The over protecting behavior of her father and too many restrictions put upon her by him, had a great influence and impact in shaping her personality. She lacks the elements of active social life and art of communication in her life. Emily has an extremely proud and self-important disposition because of her family status. “She carried her head high enough- even when we believed that she was fallen” (32). This sentence portrays her aristocratic behavior and high attitude. Her aristocratic behavior isolates her more from the society, leaving her alone with her gradual death, her sole companion.
Emily’s inability to accept the present and change itself is a significant symbol demonstrating death and decay in her life. For example, when authorities come to her and ask her to pay her taxes she in return tells them; “See Colonel Sartoris. I have no taxes in Jefferson” (30). At that time, nearly ten years had passed since the death of colonel Sartoris. This instance clearly shows Emily’s involvement in her past life, and the fact that she was not moving on with the pace of time. Another scene more clearly depicting this characteristic of Emily is when her father dies; she keeps the dead body of her father for three days in her house. After the death of her father she cuts her hair short; “…her hair was short, making her look like a girl…” (31). This incident also emphasizes that she wants to be her father’s little daughter again. This incident demonstrates that she does not have the ability to accept the reality, or maybe she does not want to do so.
Homer Barron is a symbol representing modernization and arrival of new period and age. Homer is a Northerner, a Yankee, presenting the era of manufacturing industry, technology, innovation, and reconstruction. His purpose of coming to the South is to work for construction and renovation; paving the sidewalks of the city. His personal character also demonstrates elements of modernization. He does not care about the code of behavior which is important in Emily’s community, a Southern society.
The story presents Homer as a person who is not a marrying man and likes to be free and prefers bachelor life. “Whenever you heard a lot of laughing anywhere about the square, Homer Barron would be in the center of the group” (31). The description of Homer Barron in the story suggests that he was a carefree person, liked parties and enjoyed meeting with others. It also demonstrates his lively character which is completely the opposite personality of Emily Grierson. Homer was a person representing present and future, and Emily can not leave her past and move ahead so she kills Homer and keep him for ever hers.

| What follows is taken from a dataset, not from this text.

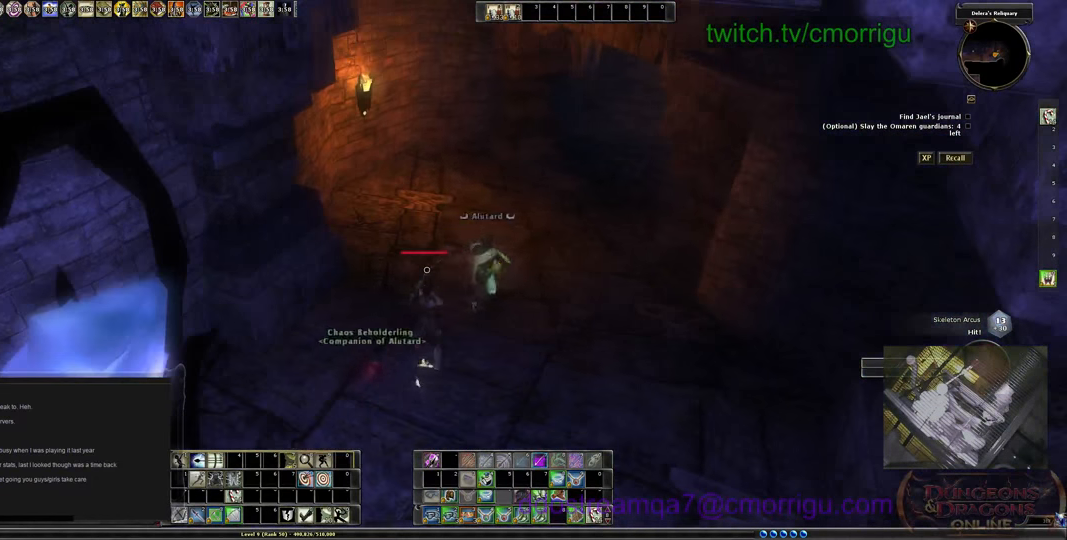
{"keys": [], "events": []}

All of the symbols present the isolated and steady character of Emily, which was still and static through the passage of time. Emily’s soul was covered with the dust of loneliness and dimmed by grief, sorrow and everlasting sadness. In the story “fallen monument” refers to Emily. Emily was a monument, a legend that has been ruined and shattered by the passage of time because of lack of care and attention. Not a single light of joy or happiness was in her life. Being a young woman, once she had been beautiful and attractive, but she was left alone because of the circumstances in her life. Emily lost her soul gradually through her lifetime and was actually dead long before her death.
Faulkner, William. “A Rose for Emily.” Literature: An Introduction to Fiction, Poetry, and Drama. Ed. X. J. Kennedy and Dana Gioia. 8th ed. New York: Longman, 2002. 28-35.